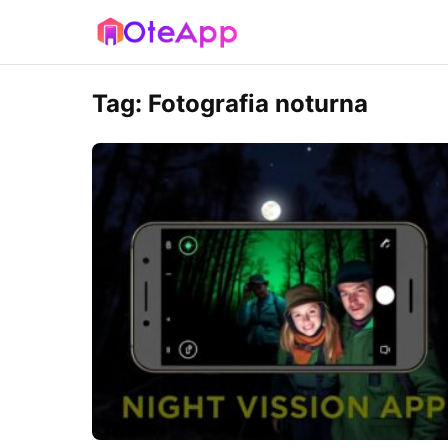
Tag:
Fotografia noturna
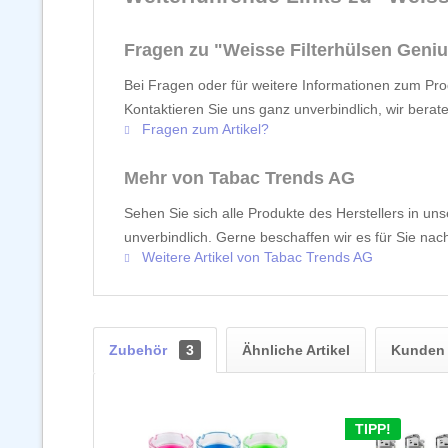
Fragen zu "Weisse Filterhülsen Geniu
Bei Fragen oder für weitere Informationen zum Prod
Kontaktieren Sie uns ganz unverbindlich, wir berat
Fragen zum Artikel?
Mehr von Tabac Trends AG
Sehen Sie sich alle Produkte des Herstellers in un
unverbindlich. Gerne beschaffen wir es für Sie nach
Weitere Artikel von Tabac Trends AG
Zubehör
3
Ähnliche Artikel
Kunden 
TIPP!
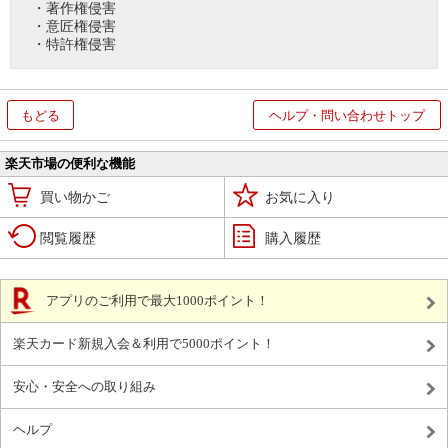
・著作権侵害
・意匠権侵害
・特許権侵害
もどる
ヘルプ・問い合わせトップ
楽天市場の便利な機能
買い物かご
お気に入り
閲覧履歴
購入履歴
アプリのご利用で最大1000ポイント！
楽天カード新規入会＆利用で5000ポイント！
安心・安全への取り組み
ヘルプ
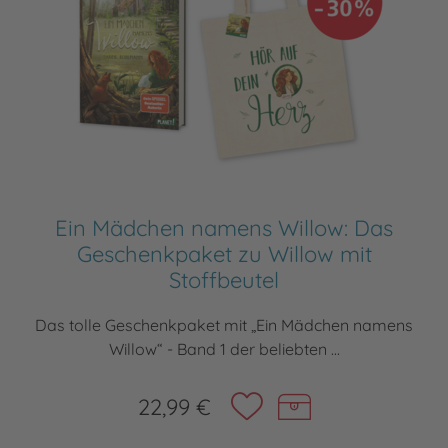
Ein Mädchen namens Willow: Das
Geschenkpaket zu Willow mit
Stoffbeutel
Das tolle Geschenkpaket mit „Ein Mädchen namens
Willow“ - Band 1 der beliebten ...
22,99 €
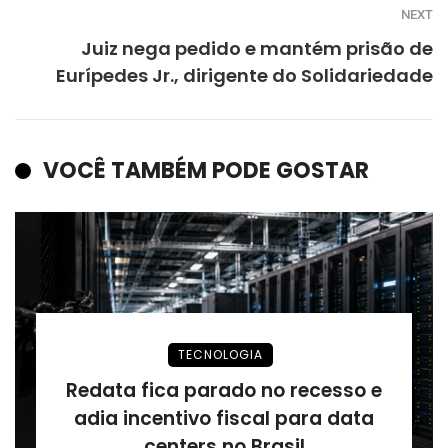
NEXT
Juiz nega pedido e mantém prisão de
Eurípedes Jr., dirigente do Solidariedade
VOCÊ TAMBÉM PODE GOSTAR
TECNOLOGIA
Redata fica parado no recesso e
adia incentivo fiscal para data
centers no Brasil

* [Problem statement]
Write out, word for word, every line of text read from the records above, and leave the pictures out.

* [Response to this exercise]
Tag:
Fotografia noturna
Fragen zu "Weisse Filterhülsen Geniu
Bei Fragen oder für weitere Informationen zum Prod
Kontaktieren Sie uns ganz unverbindlich, wir berat
Fragen zum Artikel?
Mehr von Tabac Trends AG
Sehen Sie sich alle Produkte des Herstellers in un
unverbindlich. Gerne beschaffen wir es für Sie nach
Weitere Artikel von Tabac Trends AG
Zubehör
3
Ähnliche Artikel
Kunden 
TIPP!
・著作権侵害
・意匠権侵害
・特許権侵害
もどる
ヘルプ・問い合わせトップ
楽天市場の便利な機能
買い物かご
お気に入り
閲覧履歴
購入履歴
アプリのご利用で最大1000ポイント！
楽天カード新規入会＆利用で5000ポイント！
安心・安全への取り組み
ヘルプ
Ein Mädchen namens Willow: Das
Geschenkpaket zu Willow mit
Stoffbeutel
Das tolle Geschenkpaket mit „Ein Mädchen namens
Willow“ - Band 1 der beliebten ...
22,99 €
NEXT
Juiz nega pedido e mantém prisão de
Eurípedes Jr., dirigente do Solidariedade
VOCÊ TAMBÉM PODE GOSTAR
TECNOLOGIA
Redata fica parado no recesso e
adia incentivo fiscal para data
centers no Brasil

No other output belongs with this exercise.